À quoi les deux Jeffes répondirent, en gémissant :

— Nous n’avons point d’argent, Votre Grâce, sinon ces paillettes de cuivre et ces pièces de camelot teint, et nous sommes de pauvres acteurs errants comme Votre Seigneurie elle-même.

— Acteurs ? s’écria Gamaliel Ratsey. Voilà qui est admirable. Je ne suis pas un rafleur, ni un coquin, et je suis ami des spectacles. Si je n’avais un certain respect pour le vieux Derrick qui saurait bien me traîner sur l’échelle et me faire dodeliner de la tête, je ne quitterais pas le bord de la rivière, et les joyeuses tavernes à drapeaux, où vous autres, mes gentilshommes, vous avez coutume d’exposer tant d’esprit.

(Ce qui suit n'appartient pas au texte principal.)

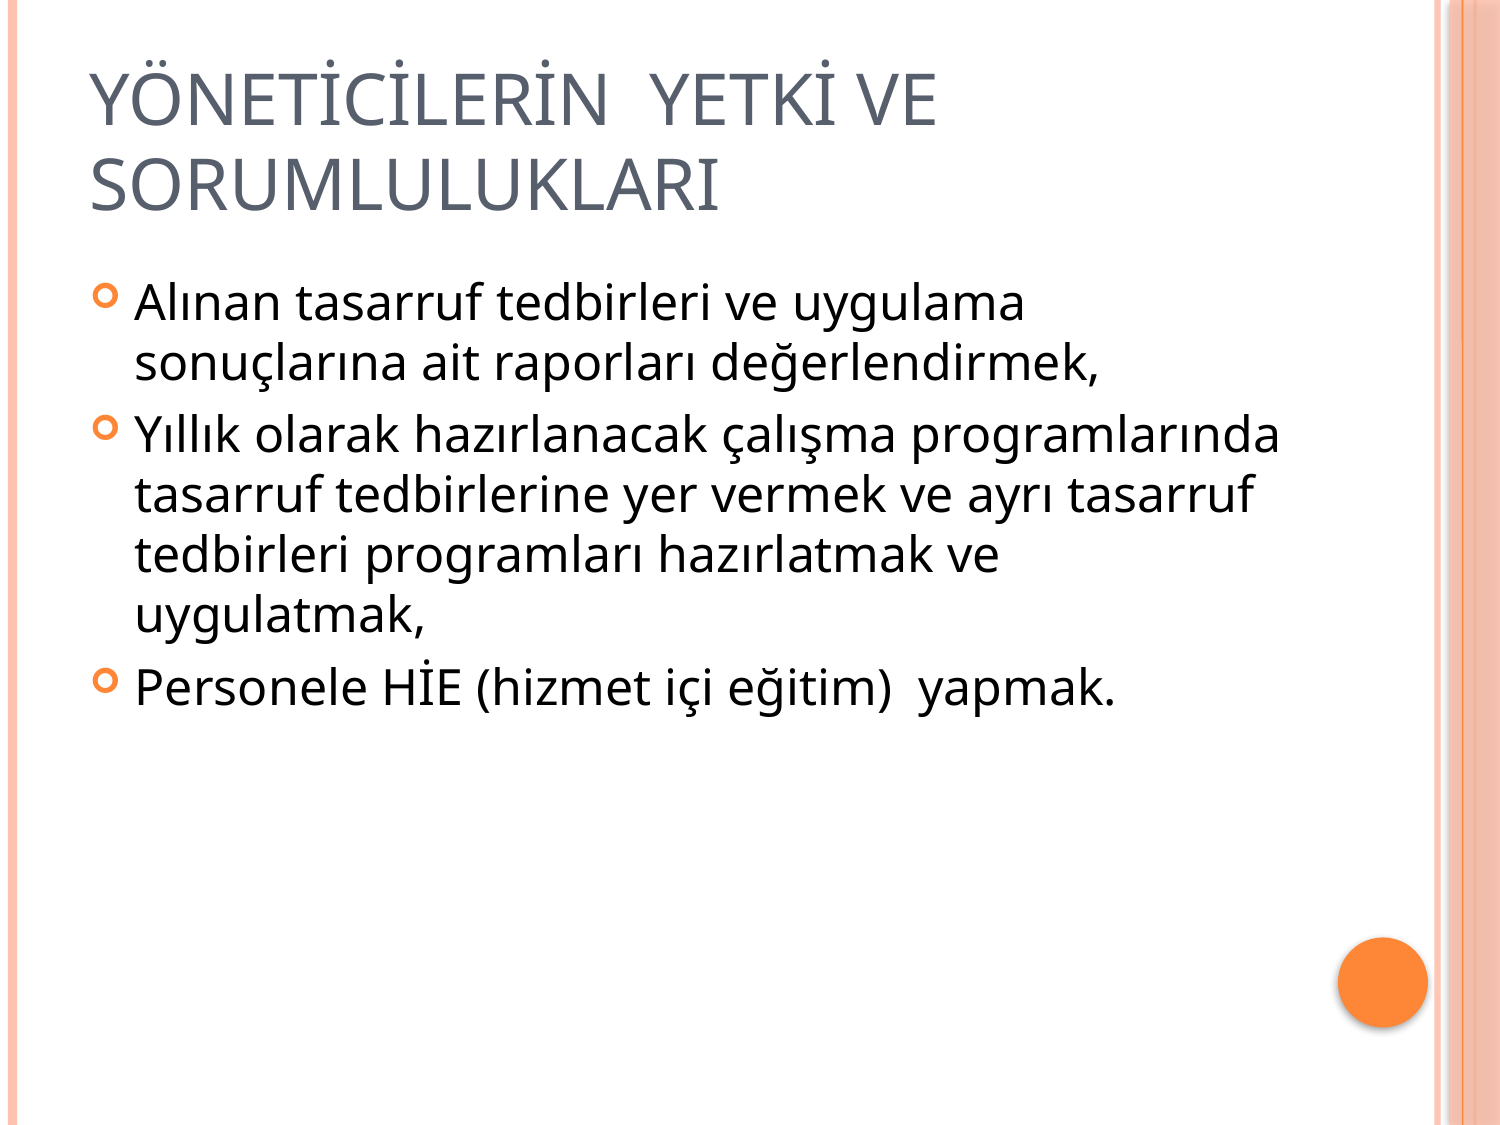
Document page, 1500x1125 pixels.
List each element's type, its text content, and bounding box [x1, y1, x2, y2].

list Alınan tasarruf tedbirleri ve uygulama sonuçlarına ait raporları değerlendirmek, Yıllık olarak hazırlanacak çalışma programlarında tasarruf tedbirlerine yer vermek ve ayrı tasarruf tedbirleri programları hazırlatmak ve uygulatmak, Personele HİE (hizmet içi eğitim) yapmak. [75, 262, 1300, 1062]
title YÖNETİCİLERİN YETKİ VE SORUMLULUKLARI [75, 45, 1300, 233]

Soyez donc les bienvenus. La soirée est belle. Dressez votre estrade et jouez-moi votre meilleur spectacle. Gamaliel Ratsey vous écoutera. Ce n’est pas ordinaire. Vous pourrez le raconter.

— Cela va nous coûter des feux, dirent timidement les deux Jeffes.

— Feux ? dit noblement Gamaliel — que me parlez-vous de feux ? Je suis ici le roi Gamaliel, comme Elizabeth est reine dans la Cité. Et je vous traiterai en roi. Voilà quarante shillings.

Les acteurs descendirent, tremblants.

— Plaise à Votre Majesté, dit Bird, que faudra-t-il jouer ?

Gamaliel réfléchit, et regarda Gabriel.

— Ma foi, dit-il, une belle pièce pour cette demoiselle, et bien mélancolique. Elle doit être charmante en Ophelia. Il y a des fleurs de digitale ici auprès — de vrais doigts de mort. Amlet, voilà ce que je veux. J’aime assez les humeurs de cette composition. Si je n’étais Gamaliel, je jouerais volontiers Amlet. Allez, et ne vous trompez pas dans les coups d’escrime, mes excellents Troyens, mes vaillants Corinthiens !

On alluma les lanternes. Gamaliel considéra le drame avec attention. Après la fin, il dit à Gabriel Spenser :

— Belle Ophelia, je vous dispense du compliment. Vous pouvez partir, acteurs du roi Gamaliel. Sa Majesté est satisfaite.

Puis il disparut dans l’ombre.

Comme la voiture se mettait en marche, à l’aube, on le vit de nouveau qui barrait le chemin, pistolet au poing.

— Gamaliel Ratsey, voleur de grand’route, dit-il, vient reprendre les quarante shillings du roi Gamaliel. Allons, vite. Merci pour le spectacle. Décidément, les humeurs d’Amlet me plaisent infiniment. Belle Ophelia, toute ma courtoisie.

Les deux Jeffes, qui gardaient l’argent, le rendirent par force. Gamaliel salua et partit au galop.

Sur cette aventure, la troupe rentra dans Londres. On raconta qu’un voleur avait failli enlever Ophelia en robe et en perruque. Une fille nommée Pat King, et qui venait souvent au Rideau Vert, affirma qu’elle n’en était point surprise. Elle avait la figure grasse et la taille ronde. Flum l’invita, pour lui faire connaître Gabriel. Elle le trouva mignon et l’embrassa tendrement. Puis elle revint souvent. Pat était l’amie d’un ouvrier briquetier que son métier ennuyait et qui avait l’ambition de jouer au Rideau Vert. Il se nommait Ben Jonson, et il était fort orgueilleux de son éducation, étant clerc, et ayant quelques connaissances en latin. C’était un homme grand et carré, couturé de scrofule, et dont l’œil droit était plus haut que le gauche. Il avait la voix forte et grondeuse. Ce colosse avait été soldat aux Pays-Bas. Il suivit Pat King, saisit Gabriel à la peau du cou, et le traîna aux champs de Hoxton, où le pauvre Gabriel dut lui faire face, une épée à la main. Flum lui avait secrètement glissé une lame plus longue de dix pouces. Elle passa dans le bras de Ben Jonson. Gabriel eut le poumon traversé. Il mourut sur l’herbe. Flum courut chercher les constables. On porta Ben Jonson tout jurant à Newgate. Flum espérait qu’il serait pendu. Mais il récita ses psaumes en latin, fit voir qu’il était clerc, et on le marqua seulement à la main avec un fer rouge.